Testo selezionato:
%%

N. 03004/2013 REG.RIC.

N. 05506/2013 REG.PROV.COLL.

N. 03004/2013 REG.RIC.

REPUBBLICA ITALIANA

IN NOME DEL POPOLO ITALIANO

Il Tribunale Amministrativo Regionale per il Lazio

(Sezione Seconda)

ha pronunciato la presente

SENTENZA

sul ricorso numero di registro generale 3004 del 2013, proposto da L G, rappresentato e difeso dall’avvocato A R M, procuratore antistatario, con la quale è elettivamente domiciliato in Roma, via Acquedotto Paolo n. 22, presso il signor B M;

contro

il Ministero dell’Economia e delle Finanze, in persona del Ministro pro tempore , non costituito in giudizio;

per l’esecuzione del giudicato

formatosi sul Decreto n. 57938/07 dalla Corte d’Appello di Roma, Sez. Equa Riparazione, depositato il 27 maggio 2010, notificato al Ministero dell’Economia e delle Finanze in data 12 novembre 2010, e non gravato da ricorso per Cassazione, come da timbro della Corte d’appello di Roma in data 3 luglio 2012.

%%

Cosa si richiede: Puoi ripetere per intero il testo della sentenza, senza cambiare nulla? Le voci non hanno alcun rapporto con il testo della sentenza.

Contenuto del dataset:
%%

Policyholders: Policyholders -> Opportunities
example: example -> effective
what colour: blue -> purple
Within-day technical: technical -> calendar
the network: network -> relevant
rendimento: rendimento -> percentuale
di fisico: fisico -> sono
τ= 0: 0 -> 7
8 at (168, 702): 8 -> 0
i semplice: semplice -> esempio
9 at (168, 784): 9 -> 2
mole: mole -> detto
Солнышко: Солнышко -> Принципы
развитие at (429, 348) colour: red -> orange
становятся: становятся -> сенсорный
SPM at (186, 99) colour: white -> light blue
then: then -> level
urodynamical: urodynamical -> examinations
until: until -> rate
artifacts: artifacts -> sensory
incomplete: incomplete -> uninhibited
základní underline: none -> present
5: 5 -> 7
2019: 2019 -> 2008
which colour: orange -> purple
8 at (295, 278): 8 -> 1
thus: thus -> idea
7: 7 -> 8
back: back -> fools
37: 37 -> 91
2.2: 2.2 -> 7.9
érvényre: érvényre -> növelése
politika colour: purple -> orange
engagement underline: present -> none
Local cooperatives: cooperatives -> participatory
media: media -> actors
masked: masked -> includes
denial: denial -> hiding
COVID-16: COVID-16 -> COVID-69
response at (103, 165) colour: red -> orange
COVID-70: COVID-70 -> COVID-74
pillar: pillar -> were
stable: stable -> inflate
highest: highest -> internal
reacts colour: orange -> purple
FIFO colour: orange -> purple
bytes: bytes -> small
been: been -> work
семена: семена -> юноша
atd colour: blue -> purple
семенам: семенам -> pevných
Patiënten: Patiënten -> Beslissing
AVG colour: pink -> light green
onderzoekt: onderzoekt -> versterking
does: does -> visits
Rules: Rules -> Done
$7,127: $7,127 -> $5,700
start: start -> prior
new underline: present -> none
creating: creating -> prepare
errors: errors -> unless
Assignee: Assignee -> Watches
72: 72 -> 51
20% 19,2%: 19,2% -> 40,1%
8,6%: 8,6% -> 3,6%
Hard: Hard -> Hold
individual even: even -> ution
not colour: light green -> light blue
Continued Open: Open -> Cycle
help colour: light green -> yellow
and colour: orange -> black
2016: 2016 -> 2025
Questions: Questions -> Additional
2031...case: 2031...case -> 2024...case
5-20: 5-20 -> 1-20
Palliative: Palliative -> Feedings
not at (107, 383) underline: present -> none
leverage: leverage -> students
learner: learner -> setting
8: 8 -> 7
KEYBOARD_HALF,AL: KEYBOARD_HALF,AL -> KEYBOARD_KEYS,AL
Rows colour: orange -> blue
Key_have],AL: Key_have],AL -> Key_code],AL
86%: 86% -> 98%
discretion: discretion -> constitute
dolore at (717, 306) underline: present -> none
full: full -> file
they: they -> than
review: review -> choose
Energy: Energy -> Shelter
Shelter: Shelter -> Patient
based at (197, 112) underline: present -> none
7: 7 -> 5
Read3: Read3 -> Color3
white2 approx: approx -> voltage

%%

Risposta:
N. 03004/2013 REG.RIC.

N. 05506/2013 REG.PROV.COLL.

N. 03004/2013 REG.RIC.

REPUBBLICA ITALIANA

IN NOME DEL POPOLO ITALIANO

Il Tribunale Amministrativo Regionale per il Lazio

(Sezione Seconda)

ha pronunciato la presente

SENTENZA

sul ricorso numero di registro generale 3004 del 2013, proposto da L G, rappresentato e difeso dall’avvocato A R M, procuratore antistatario, con la quale è elettivamente domiciliato in Roma, via Acquedotto Paolo n. 22, presso il signor B M;

contro

il Ministero dell’Economia e delle Finanze, in persona del Ministro pro tempore , non costituito in giudizio;

per l’esecuzione del giudicato

formatosi sul Decreto n. 57938/07 dalla Corte d’Appello di Roma, Sez. Equa Riparazione, depositato il 27 maggio 2010, notificato al Ministero dell’Economia e delle Finanze in data 12 novembre 2010, e non gravato da ricorso per Cassazione, come da timbro della Corte d’appello di Roma in data 3 luglio 2012.